Enlarge / This is the note that's left on computers infected by PetyaWrap. (credit: Eset)

A new ransomware attack similar to last month's self-replicating WCry outbreak is sweeping the world with at least 80 large companies infected, reportedly including drug maker Merck, international shipping company Maersk, law firm DLA Piper, UK advertising firm WPP, and, snack food maker Mondelez International.

PetyaWrap, as the ransomware is called, uses the same potent National Security Agency exploit that allowed WCry to paralyze hospitals, shipping companies, and train stations in a matter of hours on May 12. EternalBlue, as the exploit was code-named by its NSA developers, was published in April by a still-unknown group calling itself the Shadow Brokers. The leak gave people with only moderate technical skills a powerful vehicle for delivering virtually any kind of digital warhead. Microsoft patched the underlying vulnerability in Windows 7 and 8.1 in March, and in a rare move the company issued fixes for unsupported Windows versions 24 hours after the WCry outbreak. That meant infections were only possible on machines that were running outdated versions of the OS.

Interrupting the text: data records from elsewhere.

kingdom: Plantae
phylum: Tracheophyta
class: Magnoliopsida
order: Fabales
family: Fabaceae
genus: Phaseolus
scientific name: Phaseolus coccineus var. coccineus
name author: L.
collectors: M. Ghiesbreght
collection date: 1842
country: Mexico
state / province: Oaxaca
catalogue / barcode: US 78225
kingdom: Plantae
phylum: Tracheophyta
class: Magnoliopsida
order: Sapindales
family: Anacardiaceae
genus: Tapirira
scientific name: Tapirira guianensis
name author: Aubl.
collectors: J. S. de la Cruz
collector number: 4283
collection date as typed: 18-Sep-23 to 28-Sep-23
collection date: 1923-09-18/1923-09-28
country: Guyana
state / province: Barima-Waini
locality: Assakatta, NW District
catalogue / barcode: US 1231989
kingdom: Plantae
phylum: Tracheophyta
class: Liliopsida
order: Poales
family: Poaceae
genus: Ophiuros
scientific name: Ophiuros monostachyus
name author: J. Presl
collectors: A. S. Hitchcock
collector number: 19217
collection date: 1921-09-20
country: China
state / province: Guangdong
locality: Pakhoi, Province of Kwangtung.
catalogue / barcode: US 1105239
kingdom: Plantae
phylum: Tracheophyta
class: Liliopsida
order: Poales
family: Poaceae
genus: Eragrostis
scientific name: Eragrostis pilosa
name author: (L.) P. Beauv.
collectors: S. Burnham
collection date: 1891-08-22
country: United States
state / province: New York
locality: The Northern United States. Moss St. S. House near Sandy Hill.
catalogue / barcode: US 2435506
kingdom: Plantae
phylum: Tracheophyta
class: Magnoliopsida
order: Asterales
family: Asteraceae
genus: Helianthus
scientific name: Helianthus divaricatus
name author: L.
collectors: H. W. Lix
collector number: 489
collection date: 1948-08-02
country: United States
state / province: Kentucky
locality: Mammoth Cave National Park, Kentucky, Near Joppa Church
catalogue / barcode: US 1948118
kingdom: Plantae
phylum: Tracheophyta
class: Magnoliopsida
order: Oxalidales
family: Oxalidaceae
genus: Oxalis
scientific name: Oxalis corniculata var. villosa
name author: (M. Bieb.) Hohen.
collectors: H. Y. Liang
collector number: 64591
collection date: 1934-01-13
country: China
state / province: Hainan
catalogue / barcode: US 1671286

PetyaWrap, according to researchers at antivirus provider F-Secure, uses a modified version of EternalBlue. There are also reports that it makes use of booby-trapped Microsoft Excel documents attached to phishing e-mails. The precise relationship between the malicious attachments and the EternalBlue exploit isn't yet clear. One possibility is that the e-mails are used to infect one or more computers in an organization and the ransomware than uses the NSA exploit to spread to other machines on the same network.